_Prompt_.
Look in the material below for the line with "Figure 12. Arrhenius" and the line with "Figure 5. Evolution", then set down exactly those two lines and all lines between, nothing more.

----- Extracted entries

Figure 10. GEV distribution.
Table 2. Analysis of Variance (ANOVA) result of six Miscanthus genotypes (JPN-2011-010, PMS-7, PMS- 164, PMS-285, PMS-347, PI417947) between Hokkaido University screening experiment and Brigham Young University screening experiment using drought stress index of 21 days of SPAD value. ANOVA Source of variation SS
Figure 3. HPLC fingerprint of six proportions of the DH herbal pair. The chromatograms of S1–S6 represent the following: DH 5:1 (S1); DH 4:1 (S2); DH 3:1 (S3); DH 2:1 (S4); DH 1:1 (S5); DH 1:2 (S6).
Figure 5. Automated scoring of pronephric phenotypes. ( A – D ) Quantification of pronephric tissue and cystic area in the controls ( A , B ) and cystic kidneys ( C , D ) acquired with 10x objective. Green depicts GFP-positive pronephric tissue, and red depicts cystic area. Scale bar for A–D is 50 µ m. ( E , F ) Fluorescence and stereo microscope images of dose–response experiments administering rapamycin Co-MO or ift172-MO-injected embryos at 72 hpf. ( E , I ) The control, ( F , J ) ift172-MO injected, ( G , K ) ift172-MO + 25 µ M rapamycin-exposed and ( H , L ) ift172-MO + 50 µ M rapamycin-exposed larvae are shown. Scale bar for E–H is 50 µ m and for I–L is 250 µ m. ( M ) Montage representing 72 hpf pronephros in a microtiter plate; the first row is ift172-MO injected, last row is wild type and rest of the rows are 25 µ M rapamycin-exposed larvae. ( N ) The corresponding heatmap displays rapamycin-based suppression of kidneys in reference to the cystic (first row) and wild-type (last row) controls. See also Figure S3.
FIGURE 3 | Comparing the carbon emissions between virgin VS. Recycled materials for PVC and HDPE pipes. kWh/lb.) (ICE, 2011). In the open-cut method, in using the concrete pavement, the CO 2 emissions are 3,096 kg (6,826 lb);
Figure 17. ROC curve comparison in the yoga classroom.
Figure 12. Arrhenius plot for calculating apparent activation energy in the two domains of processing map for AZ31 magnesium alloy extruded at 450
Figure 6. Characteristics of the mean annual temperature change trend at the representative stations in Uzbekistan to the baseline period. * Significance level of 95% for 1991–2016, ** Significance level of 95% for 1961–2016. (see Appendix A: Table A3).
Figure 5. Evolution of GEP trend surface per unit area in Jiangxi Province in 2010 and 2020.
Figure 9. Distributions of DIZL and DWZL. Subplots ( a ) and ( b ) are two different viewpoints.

----------

_Output below_.
Figure 12. Arrhenius plot for calculating apparent activation energy in the two domains of processing map for AZ31 magnesium alloy extruded at 450
Figure 6. Characteristics of the mean annual temperature change trend at the representative stations in Uzbekistan to the baseline period. * Significance level of 95% for 1991–2016, ** Significance level of 95% for 1961–2016. (see Appendix A: Table A3).
Figure 5. Evolution of GEP trend surface per unit area in Jiangxi Province in 2010 and 2020.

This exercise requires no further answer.